Abstract
The central hypothesis of the collaboration between Language and Computing
(L&C) and the Institute for Formal Ontology and Medical Information
Science (IFOMIS) is that the methodology and conceptual rigor of a
philosophically inspired formal ontology greatly benefits application
ontologies.[1] To this end LinKBase®, L&C’s ontology, which is designed to
integrate and reason across various external databases simultaneously, has
been submitted to the conceptual demands of IFOMIS’s Basic Formal
Ontology (BFO).[2] With this project we aim to move beyond the level of
controlled vocabularies to yield an ontology with the ability to support
reasoning applications. Our general procedure has been the implementation of
a meta-ontological definition space in which the definitions of all the concepts
and relations in LinKBase® are standardized in a framework of first-order
logic.

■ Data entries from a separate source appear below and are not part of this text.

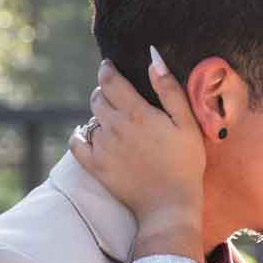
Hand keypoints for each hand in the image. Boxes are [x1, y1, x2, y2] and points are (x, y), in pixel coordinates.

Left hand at [67, 50, 205, 226]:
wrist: (169, 204)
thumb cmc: (184, 162)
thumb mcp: (185, 122)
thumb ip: (169, 88)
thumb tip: (153, 57)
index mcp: (136, 112)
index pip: (109, 80)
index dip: (107, 69)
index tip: (109, 66)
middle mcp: (114, 127)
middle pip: (97, 98)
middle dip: (104, 91)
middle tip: (116, 95)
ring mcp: (102, 147)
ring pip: (90, 119)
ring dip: (98, 115)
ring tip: (113, 119)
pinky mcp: (95, 166)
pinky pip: (76, 143)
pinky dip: (80, 135)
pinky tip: (88, 134)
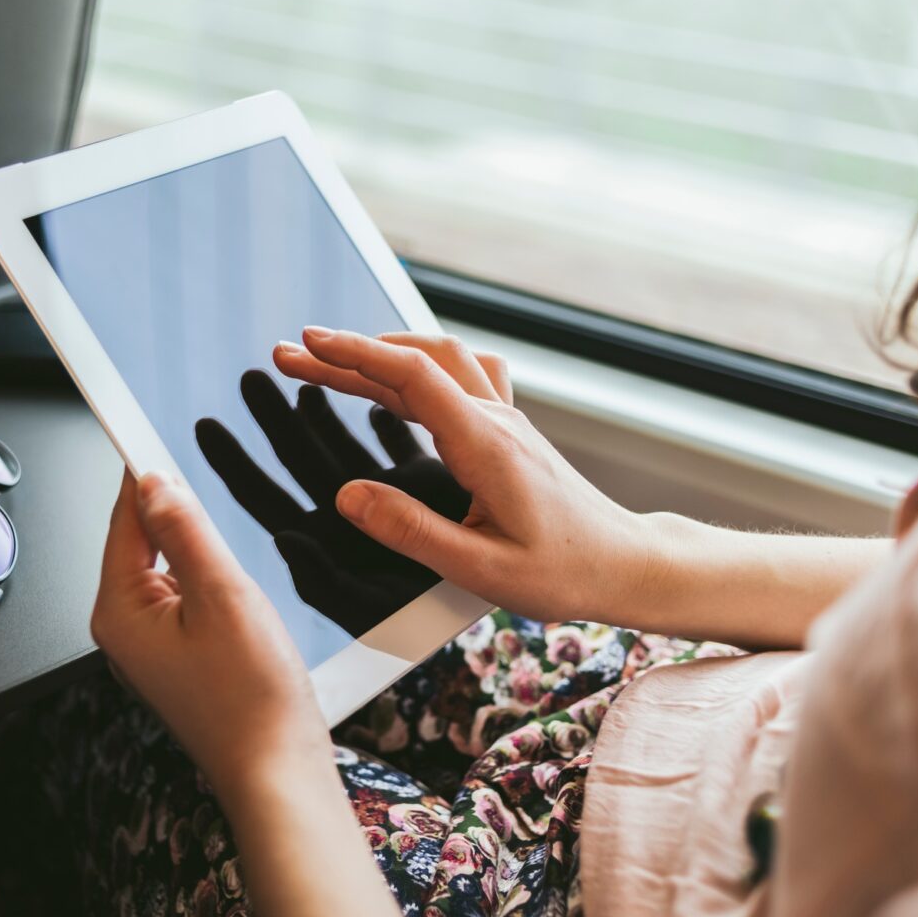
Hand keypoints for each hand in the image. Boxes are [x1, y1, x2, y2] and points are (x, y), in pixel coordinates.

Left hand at [91, 470, 332, 799]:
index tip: (139, 427)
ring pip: (165, 571)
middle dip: (175, 515)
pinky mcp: (176, 659)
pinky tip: (236, 595)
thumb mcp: (223, 595)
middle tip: (208, 493)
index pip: (123, 520)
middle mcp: (123, 632)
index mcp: (119, 613)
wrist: (277, 771)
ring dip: (197, 553)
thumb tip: (153, 483)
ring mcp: (149, 648)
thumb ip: (185, 531)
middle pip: (140, 543)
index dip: (139, 473)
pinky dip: (206, 582)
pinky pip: (182, 600)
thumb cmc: (251, 700)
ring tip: (233, 571)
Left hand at [195, 369, 469, 636]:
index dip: (232, 460)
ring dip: (319, 408)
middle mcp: (343, 519)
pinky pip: (392, 445)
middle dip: (271, 415)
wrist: (484, 624)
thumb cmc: (415, 633)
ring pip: (336, 444)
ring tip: (302, 377)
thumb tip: (283, 537)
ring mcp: (380, 502)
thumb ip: (319, 578)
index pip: (261, 495)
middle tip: (252, 376)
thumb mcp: (358, 612)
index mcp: (317, 544)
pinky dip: (381, 420)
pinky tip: (369, 398)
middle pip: (294, 458)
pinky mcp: (422, 491)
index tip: (204, 422)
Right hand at [273, 329, 658, 624]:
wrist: (624, 563)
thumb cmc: (562, 572)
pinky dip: (416, 368)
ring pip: (440, 360)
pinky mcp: (509, 431)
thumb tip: (347, 496)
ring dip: (383, 353)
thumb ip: (410, 531)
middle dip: (350, 350)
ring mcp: (505, 420)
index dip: (353, 355)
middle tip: (294, 352)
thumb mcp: (480, 568)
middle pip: (417, 358)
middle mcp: (495, 419)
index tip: (305, 344)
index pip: (411, 376)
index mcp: (485, 444)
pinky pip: (459, 376)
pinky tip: (395, 384)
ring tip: (331, 363)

In this paper we describe how this standardization has already led to an
improvement in the LinKBase® structure that allows for a greater degree of
internal coherence than ever before possible. We then show the use of this
philosophical standardization for the purpose of mapping external databases to
one another, using LinKBase® as translation hub, with a greater degree of
success than possible hitherto. We demonstrate how this offers a genuine
advance over other application ontologies that have not submitted themselves
to the demands of philosophical scrutiny.